Now, five years later, they’ve released 119. I’m sure that if this was the record I was introduced to in high school, I would have gotten into hardcore much earlier. That’s not necessarily a compliment, but at the same time, I’m not deriding it outright. 119, if nothing else, is accessible. It’s loud, but not noisy; it’s political, but not in a complex way; it’s fast, but not thrash; and finally, It’s slow but never gets to the apex of stoner hardcore. It’s essentially tailor-made as a jumping off point for people who haven’t listened to hardcore. That’s not a bad thing though. There’s nothing bad with being a “gateway” band for a genre. Exclusivity is dumb, so if you can get a person into a genre, great.

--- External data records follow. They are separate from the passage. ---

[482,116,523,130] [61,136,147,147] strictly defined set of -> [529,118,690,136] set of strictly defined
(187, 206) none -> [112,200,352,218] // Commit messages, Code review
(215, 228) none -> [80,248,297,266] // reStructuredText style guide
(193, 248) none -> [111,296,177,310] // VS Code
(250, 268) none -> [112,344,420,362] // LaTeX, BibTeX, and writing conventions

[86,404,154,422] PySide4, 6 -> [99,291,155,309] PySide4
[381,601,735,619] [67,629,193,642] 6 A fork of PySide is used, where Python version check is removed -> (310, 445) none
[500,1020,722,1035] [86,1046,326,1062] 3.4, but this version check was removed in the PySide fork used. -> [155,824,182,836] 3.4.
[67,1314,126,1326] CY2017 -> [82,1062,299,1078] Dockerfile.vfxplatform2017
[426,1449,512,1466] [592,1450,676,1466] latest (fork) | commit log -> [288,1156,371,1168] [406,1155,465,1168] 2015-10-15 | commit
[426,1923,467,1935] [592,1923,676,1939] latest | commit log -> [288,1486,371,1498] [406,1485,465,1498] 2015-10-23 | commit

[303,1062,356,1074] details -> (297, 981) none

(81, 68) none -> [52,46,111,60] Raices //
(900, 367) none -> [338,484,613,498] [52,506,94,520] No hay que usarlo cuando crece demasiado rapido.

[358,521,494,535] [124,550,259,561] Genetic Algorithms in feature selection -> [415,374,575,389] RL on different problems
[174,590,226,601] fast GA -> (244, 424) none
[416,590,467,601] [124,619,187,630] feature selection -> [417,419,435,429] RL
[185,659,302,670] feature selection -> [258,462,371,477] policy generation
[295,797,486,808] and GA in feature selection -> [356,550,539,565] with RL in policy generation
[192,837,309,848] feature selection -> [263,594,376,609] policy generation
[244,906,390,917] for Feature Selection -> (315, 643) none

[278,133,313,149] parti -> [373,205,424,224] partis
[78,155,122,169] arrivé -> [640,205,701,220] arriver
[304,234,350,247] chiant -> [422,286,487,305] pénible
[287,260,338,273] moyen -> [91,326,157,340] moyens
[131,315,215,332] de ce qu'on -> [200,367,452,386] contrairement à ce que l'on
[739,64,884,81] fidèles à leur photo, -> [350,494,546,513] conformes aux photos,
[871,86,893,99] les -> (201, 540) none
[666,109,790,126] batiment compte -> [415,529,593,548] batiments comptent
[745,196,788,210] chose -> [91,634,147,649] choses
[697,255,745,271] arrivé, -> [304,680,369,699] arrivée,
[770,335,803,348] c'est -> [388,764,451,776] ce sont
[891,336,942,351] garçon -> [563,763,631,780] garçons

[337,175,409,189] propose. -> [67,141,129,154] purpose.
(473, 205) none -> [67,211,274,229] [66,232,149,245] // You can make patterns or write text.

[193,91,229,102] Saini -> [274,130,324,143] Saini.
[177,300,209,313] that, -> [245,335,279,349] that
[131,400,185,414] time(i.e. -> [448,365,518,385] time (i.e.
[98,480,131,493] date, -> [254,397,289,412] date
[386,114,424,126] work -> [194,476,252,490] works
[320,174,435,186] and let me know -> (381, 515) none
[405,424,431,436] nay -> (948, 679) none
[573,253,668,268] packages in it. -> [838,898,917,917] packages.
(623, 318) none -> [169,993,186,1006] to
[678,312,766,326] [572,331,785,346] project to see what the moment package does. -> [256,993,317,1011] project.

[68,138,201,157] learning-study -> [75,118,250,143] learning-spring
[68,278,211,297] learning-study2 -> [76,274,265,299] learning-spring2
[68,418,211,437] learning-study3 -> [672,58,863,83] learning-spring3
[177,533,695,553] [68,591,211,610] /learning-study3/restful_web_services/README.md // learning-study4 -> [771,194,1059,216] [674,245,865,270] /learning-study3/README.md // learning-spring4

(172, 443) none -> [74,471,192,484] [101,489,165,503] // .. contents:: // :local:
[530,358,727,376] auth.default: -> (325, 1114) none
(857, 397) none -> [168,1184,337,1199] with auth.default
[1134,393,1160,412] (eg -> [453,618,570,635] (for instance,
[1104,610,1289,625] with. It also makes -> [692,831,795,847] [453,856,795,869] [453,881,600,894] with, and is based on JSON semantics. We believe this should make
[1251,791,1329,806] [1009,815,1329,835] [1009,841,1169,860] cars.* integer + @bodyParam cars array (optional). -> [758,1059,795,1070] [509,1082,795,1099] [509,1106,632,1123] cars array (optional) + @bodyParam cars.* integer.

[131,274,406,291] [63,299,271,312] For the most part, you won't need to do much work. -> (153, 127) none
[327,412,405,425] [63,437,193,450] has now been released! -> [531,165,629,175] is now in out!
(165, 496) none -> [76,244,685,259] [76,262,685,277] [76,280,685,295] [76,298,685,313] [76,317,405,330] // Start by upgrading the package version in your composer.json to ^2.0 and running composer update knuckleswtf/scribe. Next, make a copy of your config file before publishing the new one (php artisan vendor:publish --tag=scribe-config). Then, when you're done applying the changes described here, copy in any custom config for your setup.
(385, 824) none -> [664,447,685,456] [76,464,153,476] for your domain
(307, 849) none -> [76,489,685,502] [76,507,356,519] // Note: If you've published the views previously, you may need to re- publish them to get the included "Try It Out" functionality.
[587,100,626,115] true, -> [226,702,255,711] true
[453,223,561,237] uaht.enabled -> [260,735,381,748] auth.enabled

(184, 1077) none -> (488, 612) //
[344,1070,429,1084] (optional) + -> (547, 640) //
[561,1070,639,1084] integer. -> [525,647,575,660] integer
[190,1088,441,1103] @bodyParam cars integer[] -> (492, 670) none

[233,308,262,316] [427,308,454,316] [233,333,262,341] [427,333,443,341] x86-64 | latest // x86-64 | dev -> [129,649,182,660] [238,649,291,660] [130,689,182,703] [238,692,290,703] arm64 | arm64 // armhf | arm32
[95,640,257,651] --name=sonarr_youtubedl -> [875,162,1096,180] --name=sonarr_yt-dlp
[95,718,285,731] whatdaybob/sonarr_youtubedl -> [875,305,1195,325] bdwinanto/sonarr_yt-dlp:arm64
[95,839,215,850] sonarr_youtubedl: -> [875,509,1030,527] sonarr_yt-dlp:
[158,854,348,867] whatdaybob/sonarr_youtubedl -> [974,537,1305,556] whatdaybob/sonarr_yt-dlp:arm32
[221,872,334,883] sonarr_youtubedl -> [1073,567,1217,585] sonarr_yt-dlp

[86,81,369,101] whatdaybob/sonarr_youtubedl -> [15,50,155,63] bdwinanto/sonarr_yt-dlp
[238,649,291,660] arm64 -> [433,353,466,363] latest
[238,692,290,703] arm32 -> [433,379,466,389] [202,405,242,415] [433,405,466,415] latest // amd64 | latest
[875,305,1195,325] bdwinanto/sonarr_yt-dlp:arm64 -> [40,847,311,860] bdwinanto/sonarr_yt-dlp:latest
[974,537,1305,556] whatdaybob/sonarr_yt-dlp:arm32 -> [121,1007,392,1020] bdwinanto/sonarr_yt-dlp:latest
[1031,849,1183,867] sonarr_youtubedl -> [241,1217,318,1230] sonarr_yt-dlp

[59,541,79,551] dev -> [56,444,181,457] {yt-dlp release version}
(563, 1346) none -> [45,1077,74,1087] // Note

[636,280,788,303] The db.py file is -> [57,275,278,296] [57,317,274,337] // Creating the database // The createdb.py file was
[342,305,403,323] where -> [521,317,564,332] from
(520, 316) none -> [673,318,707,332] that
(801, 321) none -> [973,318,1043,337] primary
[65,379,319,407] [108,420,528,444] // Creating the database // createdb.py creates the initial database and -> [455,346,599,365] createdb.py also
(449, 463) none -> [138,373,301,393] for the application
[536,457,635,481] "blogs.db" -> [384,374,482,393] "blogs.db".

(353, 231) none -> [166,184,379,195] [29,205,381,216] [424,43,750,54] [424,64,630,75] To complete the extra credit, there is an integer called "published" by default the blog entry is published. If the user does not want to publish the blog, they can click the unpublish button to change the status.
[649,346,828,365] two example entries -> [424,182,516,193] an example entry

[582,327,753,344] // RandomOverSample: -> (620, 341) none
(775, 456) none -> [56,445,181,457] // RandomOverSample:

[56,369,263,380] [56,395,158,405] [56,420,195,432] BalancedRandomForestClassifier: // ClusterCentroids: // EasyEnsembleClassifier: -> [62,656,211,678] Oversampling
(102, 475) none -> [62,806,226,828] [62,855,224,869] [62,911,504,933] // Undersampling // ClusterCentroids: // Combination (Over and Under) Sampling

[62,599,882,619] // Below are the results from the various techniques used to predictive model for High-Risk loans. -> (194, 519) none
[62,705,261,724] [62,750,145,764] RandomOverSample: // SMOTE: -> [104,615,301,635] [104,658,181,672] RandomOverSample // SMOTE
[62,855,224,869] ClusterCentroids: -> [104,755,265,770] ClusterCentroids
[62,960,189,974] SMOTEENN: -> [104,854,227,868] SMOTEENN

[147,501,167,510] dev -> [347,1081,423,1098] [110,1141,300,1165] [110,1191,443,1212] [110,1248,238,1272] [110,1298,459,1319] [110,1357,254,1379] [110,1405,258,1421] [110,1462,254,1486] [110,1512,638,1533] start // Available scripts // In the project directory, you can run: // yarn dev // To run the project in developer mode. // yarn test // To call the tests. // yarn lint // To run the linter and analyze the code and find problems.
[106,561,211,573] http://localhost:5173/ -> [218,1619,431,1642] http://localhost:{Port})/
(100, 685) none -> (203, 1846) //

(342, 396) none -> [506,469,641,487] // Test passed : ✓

I guess this album is just a bit disappointing. It always feels as if it’s going to break and explode into the glorious exercise of violence that Trash Talk was in the past, but it never really does. 119 is essentially a longer, less noisey, more boring version of last year’s Awake EP. Well, perhaps boring is a bit harsh. I do enjoy listening to this album, and skating to it is quite fun.
It has a much stronger first half than it does second. “Eat the Cycle” is a great opener and “My Rules” is enjoyable mosh bait. The only really, really strong song on the album is lead single “F.E.B.N.” Things get dicey about the time the band decided to have Hodgy Beats and Tyler, The Creator spit verses on “Blossom and Burn”, a song that otherwise would have been the stand out track of 119. I understand the band probably enjoys working with their bosses - as they are signed to Odd Future Records - but this was the largest misstep of the entire record. Hodgy’s verse is passable, as it fits in with the mix, but Tyler’s verse is god-awful. I’ve never been Tyler’s biggest fan, but the verse is embarrassing. I’m a big believer that hip-hop and hardcore, at their roots, are very similar and can be used together to great effect. I still believe that, but “Blossum and Burn” certainly is not that product. From there, the record just tends to drag. 119 is only 22 minutes, but it feels like 35, which is a far too ambitious time marker for a hardcore band.
If you have any interest in hardcore but don't know where to start, 119 is a good jumping off point. If you like hardcore and haven’t listened to Trash Talk, skip 119 and just listen to Awake.